Like many of you this morning, I received an email from The Secret List regarding, among other things, an article written by Eric Lamar and posted over at my buddy Firegeezer’s site earlier this month. In it, Lamar points to union leadership and the role it may need to take in these tragic economic times facing local governments nationwide.
He specifically points to the role the union played over in Camden, New Jersey, where a massive layoff hit both the fire and police departments like a ton of bricks.
Much of what I offer here will make more sense if you read Lamar’s article here. It is worth your time.
Lamar frequently uses the analogy of the lifeboat and a sinking ship, particularly fitting for his argument. And although much of what he offers is thought-provoking, I think he stops short of looking at the entire timeline of what is happening to the fire service by city leaders eager to pass the buck on the blame.

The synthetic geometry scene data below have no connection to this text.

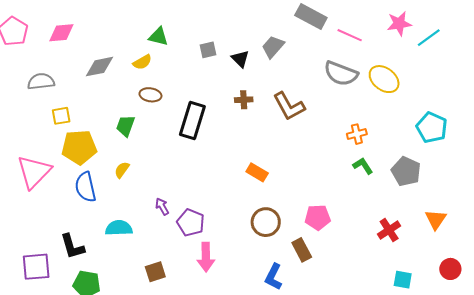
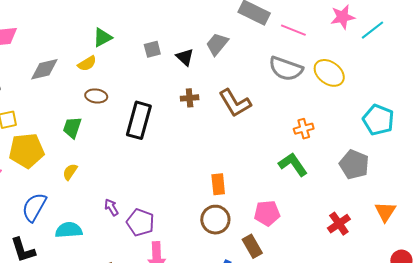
green triangle: (159, 37) -> (102, 37), turned -40
green L-shape: (363, 166) -> (293, 164), moved, size x1.4
orange rectangle: (257, 172) -> (218, 184), moved, turned 55
blue semicircle: (85, 187) -> (34, 207), moved, turned 44

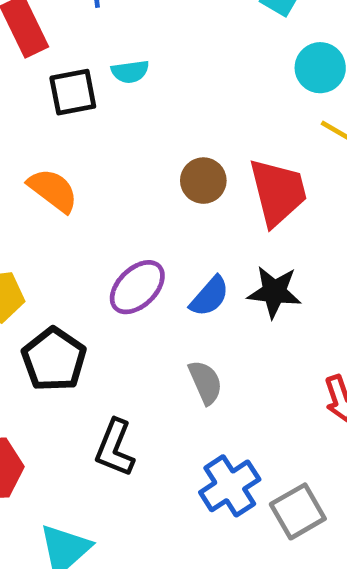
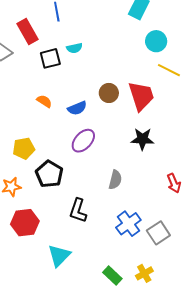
orange semicircle: (53, 190) -> (44, 101), size x0.7
blue semicircle: (209, 296) -> (77, 108), moved, turned 30
gray semicircle: (205, 382) -> (115, 180), turned 42

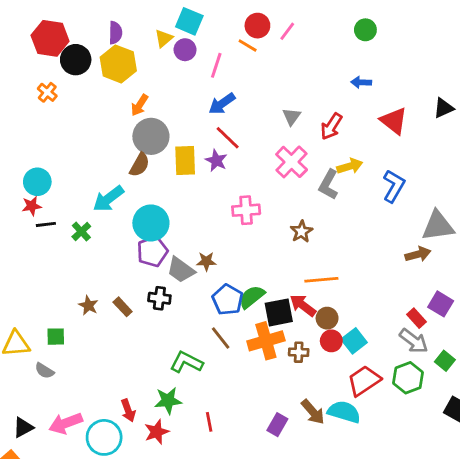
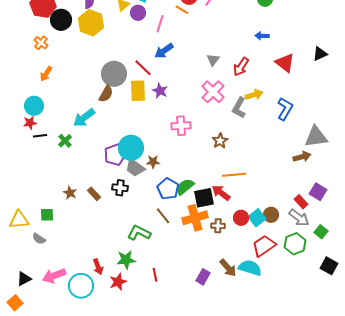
orange arrow: (140, 105) -> (46, 74), moved
red line: (228, 138) -> (143, 68), moved
cyan circle: (151, 223) -> (131, 148), moved
brown circle: (327, 318) -> (271, 215), moved

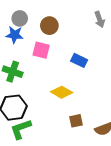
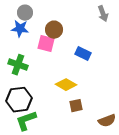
brown circle: (49, 26) -> (54, 30), moved
brown square: (76, 121) -> (76, 106), moved

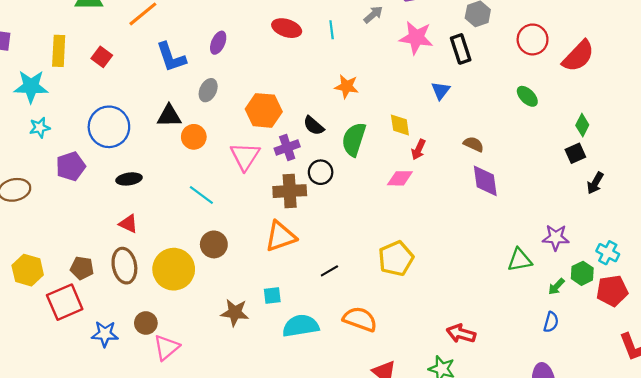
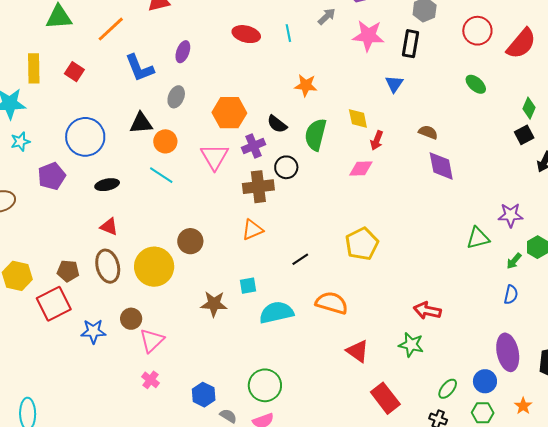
black rectangle: (461, 49) -> (411, 44), turned 32
cyan line: (201, 195) -> (161, 175), moved
orange triangle: (281, 236) -> (252, 230), size x0.7

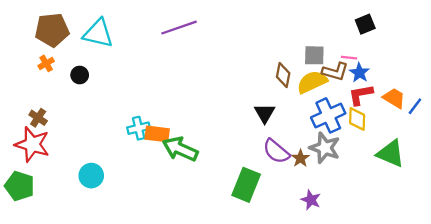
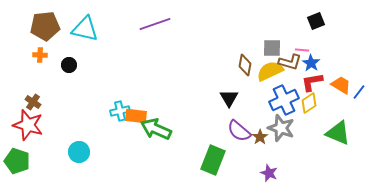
orange cross: (46, 63) -> (40, 55), turned 32
yellow diamond: (357, 119) -> (309, 103), turned 55

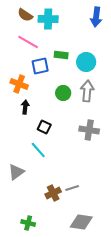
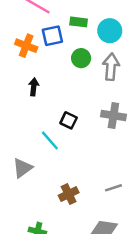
orange cross: (19, 84) -> (26, 46), moved
green circle: (63, 93) -> (81, 58), moved
black square: (44, 127) -> (69, 120), moved
gray line: (72, 188) -> (113, 188), moved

To take the lifeboat analogy a bit further, the Great Titanic did not have as many lifeboats as was required to ensure the safety of the passengers (citizens/taxpayers of Camden) and crew (Camden’s public service employees), yet the decision was made to proceed full steam ahead.
And just like Mike Williams, a rig technician and survivor on the Deep Water Horizon, later recounted, when the oil rig he was on inevitably exploded, he had jumped from a sure death (the flaming oil rig) into a sure death (the flaming sea).
While I feel badly for those who lost their jobs this month, I wonder how those, still employed but left behind. will fare suddenly tasked with doing more of the job with less of the resources.
God help them.
So maybe we ought to be looking a little further back than the decision the union and its firefighters faced this month, and see what could have- nay- SHOULD HAVE been done before it got to this point in Camden. I’m referring to the city leaders who certainly share a portion, if not the majority, of creating the flaming sea upon which the exploding oil rig continued working.
Why aren’t we also looking into the possibility/probability that poor management by corrupt and jailed city leaders created this problem? Wasn’t it inevitable that lifeboats would be needed? So now, should we allow our city leaders get off scot-free without a similar inspection as to their guilt?
How convenient these days, when unions and pensions are under the microscope, to go back only far enough as a reaction to the inevitable point Camden found itself in- and say that the Unions should have made a better decision on the question:
Stay on the sinking ship and certainly die, or jump into the frigid waters and hope for a spot on an overcrowded lifeboat?